* TASK DETAILS:
Find the lines of data that contain the string "Right", then list them.

* DATA SECTION:
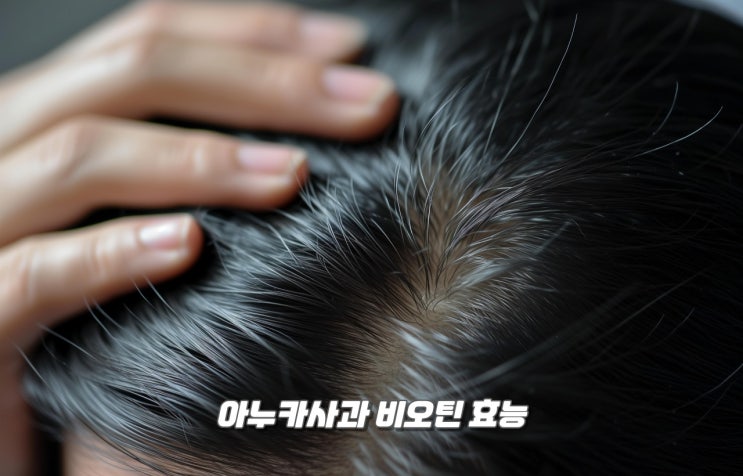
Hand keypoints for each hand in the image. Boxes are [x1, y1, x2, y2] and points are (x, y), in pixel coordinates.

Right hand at [0, 1, 397, 473]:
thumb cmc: (74, 306)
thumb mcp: (126, 212)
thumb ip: (182, 165)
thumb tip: (299, 138)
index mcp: (48, 115)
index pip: (148, 38)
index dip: (252, 34)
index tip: (349, 48)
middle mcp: (6, 146)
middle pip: (133, 73)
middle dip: (264, 82)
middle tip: (369, 103)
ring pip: (80, 158)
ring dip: (199, 160)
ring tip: (295, 176)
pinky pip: (29, 274)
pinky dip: (110, 253)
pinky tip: (189, 247)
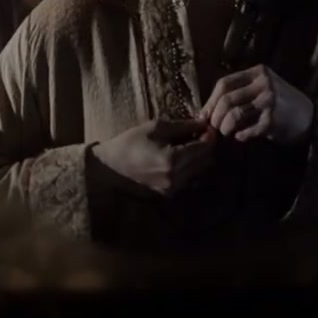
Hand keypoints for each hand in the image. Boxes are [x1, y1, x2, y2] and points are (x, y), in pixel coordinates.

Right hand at [90, 118, 214, 195]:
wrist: (109, 170)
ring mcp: (173, 189)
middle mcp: (177, 177)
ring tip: (188, 146)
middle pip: (206, 161)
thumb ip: (183, 126)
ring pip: (199, 171)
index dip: (208, 135)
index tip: (205, 126)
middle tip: (198, 135)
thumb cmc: (130, 143)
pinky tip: (179, 159)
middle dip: (206, 146)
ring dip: (199, 158)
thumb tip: (203, 123)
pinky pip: (188, 180)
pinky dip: (189, 168)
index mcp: (173, 159)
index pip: (205, 147)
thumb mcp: (155, 127)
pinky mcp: (168, 195)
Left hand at [199, 64, 312, 145]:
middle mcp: (264, 83)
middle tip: (214, 128)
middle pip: (227, 99)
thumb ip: (239, 94)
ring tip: (226, 133)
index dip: (210, 101)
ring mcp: (270, 101)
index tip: (205, 115)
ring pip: (234, 114)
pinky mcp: (273, 120)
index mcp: (258, 72)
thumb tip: (206, 112)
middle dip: (215, 117)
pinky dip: (240, 136)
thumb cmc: (280, 104)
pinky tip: (241, 137)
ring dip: (225, 127)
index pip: (224, 83)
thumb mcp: (262, 89)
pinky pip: (248, 130)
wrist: (310, 117)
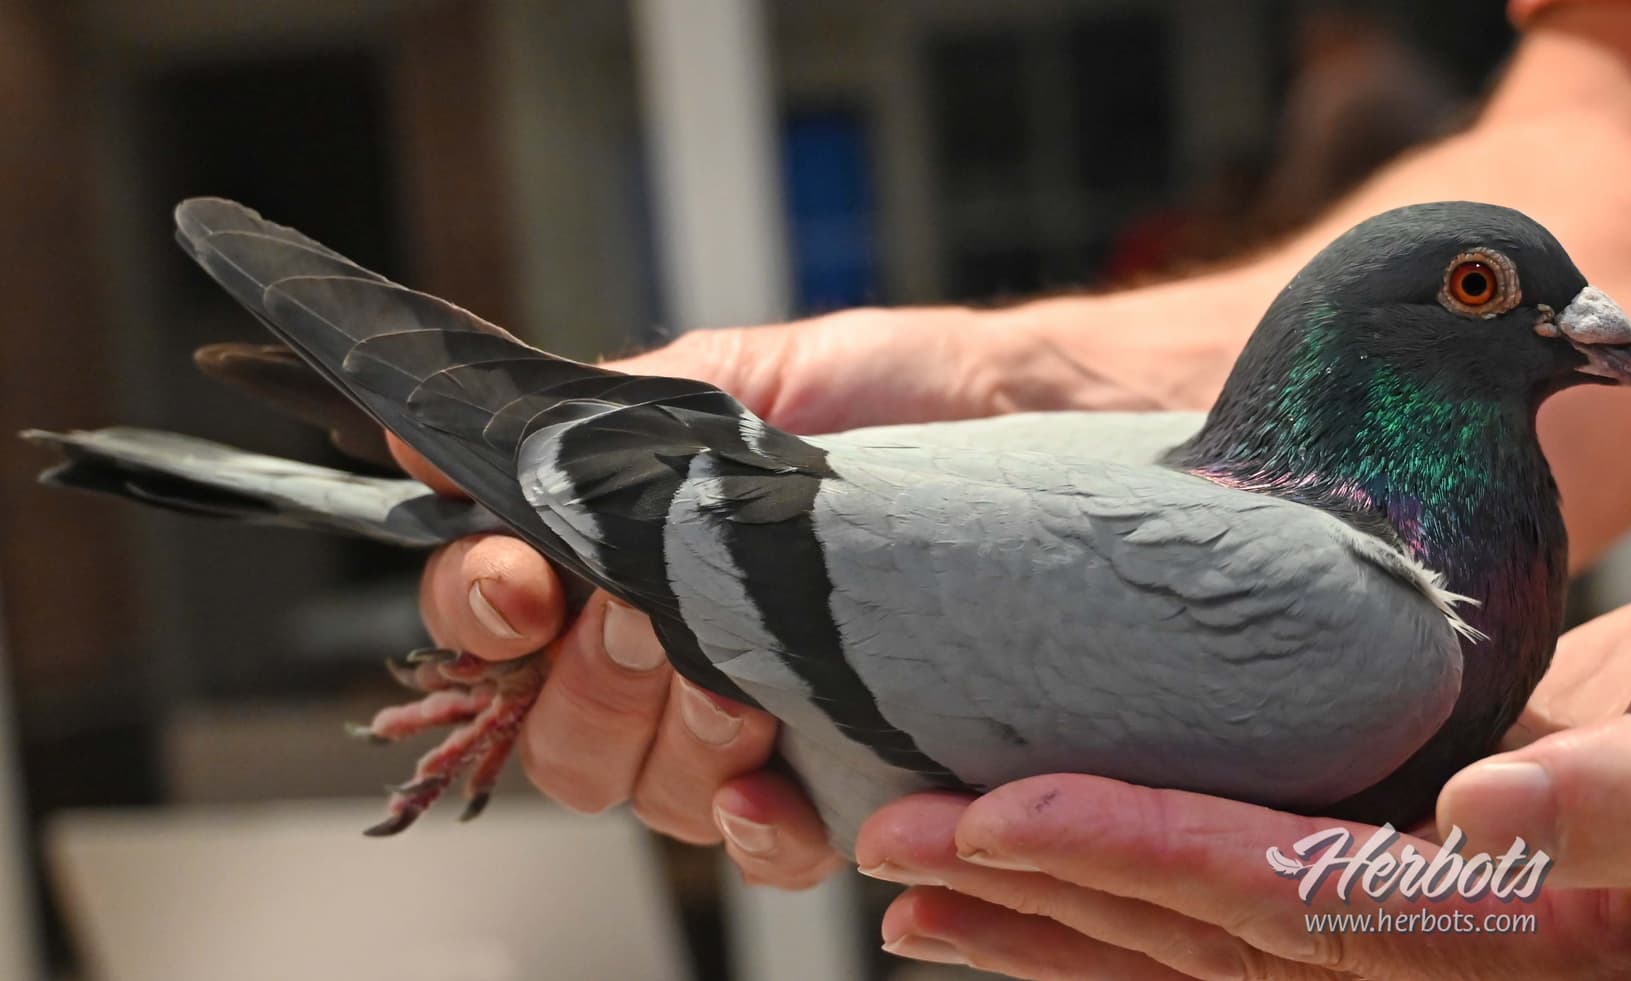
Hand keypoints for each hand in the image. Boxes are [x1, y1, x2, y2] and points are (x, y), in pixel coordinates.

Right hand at [400, 305, 1114, 886]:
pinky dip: (757, 829)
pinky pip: (762, 848)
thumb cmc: (891, 394)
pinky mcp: (840, 771)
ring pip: (644, 791)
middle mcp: (669, 654)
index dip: (480, 613)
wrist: (1034, 422)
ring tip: (748, 677)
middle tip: (654, 615)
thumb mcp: (734, 385)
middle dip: (593, 680)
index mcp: (619, 558)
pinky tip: (777, 790)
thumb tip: (428, 439)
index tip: (519, 587)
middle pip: (555, 733)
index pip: (491, 622)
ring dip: (679, 741)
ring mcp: (750, 723)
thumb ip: (589, 427)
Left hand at [855, 555, 1630, 978]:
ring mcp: (1420, 925)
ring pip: (1208, 944)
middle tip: (893, 845)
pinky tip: (1043, 863)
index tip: (997, 815)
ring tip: (919, 891)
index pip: (1299, 901)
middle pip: (1215, 941)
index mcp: (1537, 928)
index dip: (1143, 859)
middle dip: (1047, 899)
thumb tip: (1492, 815)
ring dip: (1057, 920)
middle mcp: (1460, 953)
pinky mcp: (1403, 873)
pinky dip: (1137, 886)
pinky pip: (1247, 898)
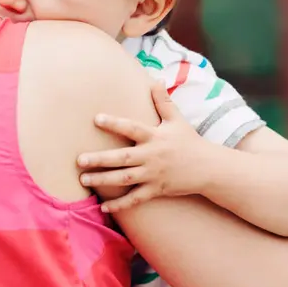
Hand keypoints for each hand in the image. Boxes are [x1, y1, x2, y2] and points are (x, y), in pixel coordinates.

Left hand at [77, 82, 213, 212]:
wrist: (208, 168)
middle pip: (122, 158)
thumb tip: (155, 79)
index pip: (132, 128)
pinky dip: (120, 205)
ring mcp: (153, 175)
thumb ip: (163, 101)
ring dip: (103, 180)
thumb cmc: (189, 141)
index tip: (96, 118)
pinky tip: (103, 207)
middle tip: (79, 159)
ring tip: (83, 179)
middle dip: (100, 159)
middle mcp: (152, 156)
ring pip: (125, 179)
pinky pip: (135, 199)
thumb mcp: (177, 119)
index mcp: (155, 136)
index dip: (114, 123)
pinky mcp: (156, 190)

* TASK SOLUTION:
Right hand at [0, 1, 397, 473]:
Right hand at [90, 118, 214, 195]:
Right hand at [400, 305, 1114, 886]:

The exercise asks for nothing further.